**INSTRUCTIONS TO FOLLOW:**
Some entries follow. Reproduce exactly the lines starting at the one with "left shoulder: (283, 548)" and stopping after the one with "left knee: (347, 564)".

**SUPPLIED INFORMATION:**
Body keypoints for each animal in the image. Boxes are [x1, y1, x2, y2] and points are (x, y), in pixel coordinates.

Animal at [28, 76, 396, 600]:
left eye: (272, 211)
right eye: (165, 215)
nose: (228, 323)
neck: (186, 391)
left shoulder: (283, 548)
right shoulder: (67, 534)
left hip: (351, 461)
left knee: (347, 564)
* * *
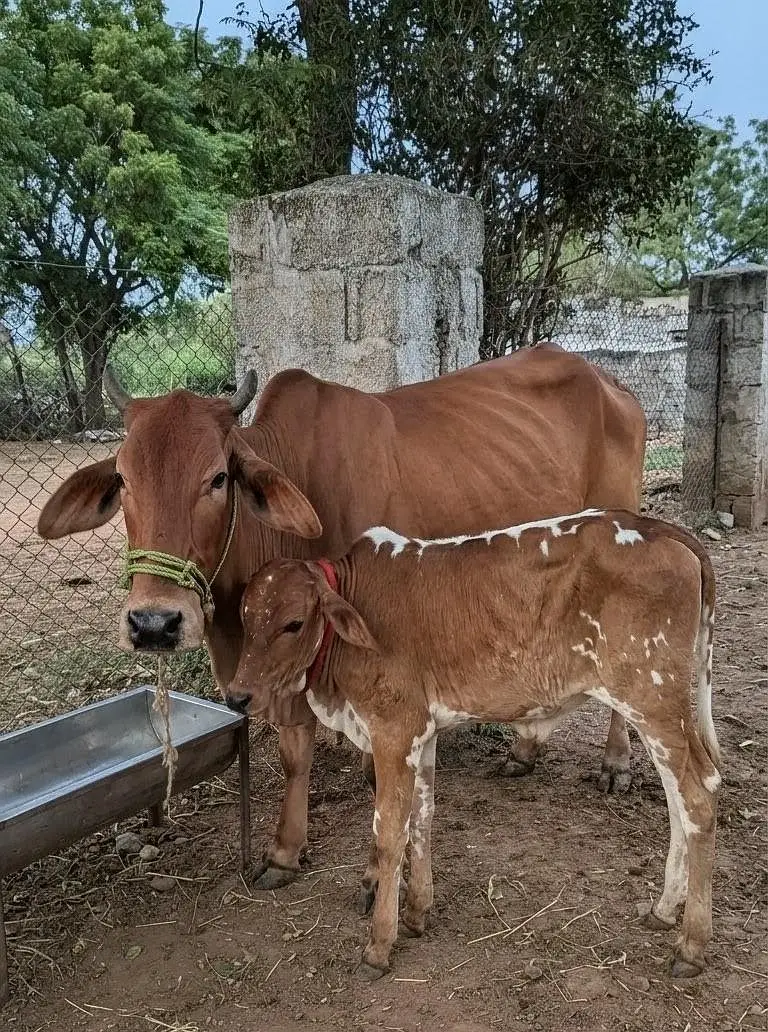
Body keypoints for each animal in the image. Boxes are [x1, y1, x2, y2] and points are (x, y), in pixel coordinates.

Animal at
--
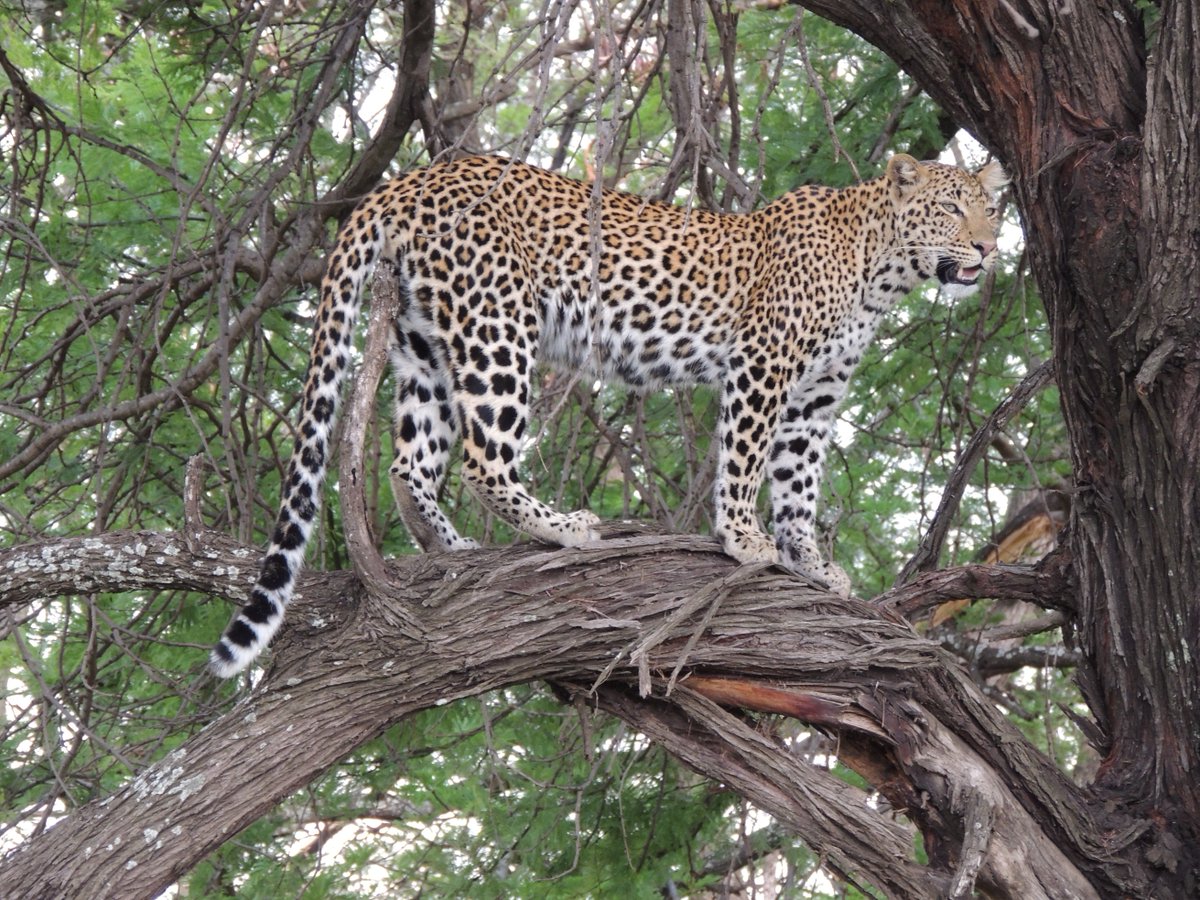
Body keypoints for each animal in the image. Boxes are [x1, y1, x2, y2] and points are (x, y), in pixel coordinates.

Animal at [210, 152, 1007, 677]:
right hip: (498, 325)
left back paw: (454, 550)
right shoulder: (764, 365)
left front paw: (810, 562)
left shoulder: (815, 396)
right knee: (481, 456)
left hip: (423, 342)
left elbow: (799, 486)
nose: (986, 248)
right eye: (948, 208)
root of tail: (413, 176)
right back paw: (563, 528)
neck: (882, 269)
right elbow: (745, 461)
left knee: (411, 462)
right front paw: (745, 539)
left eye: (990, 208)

**COMPLETED TASK:**
left shoulder: (283, 548)
right shoulder: (67, 534)
left hip: (351, 461)
left knee: (347, 564)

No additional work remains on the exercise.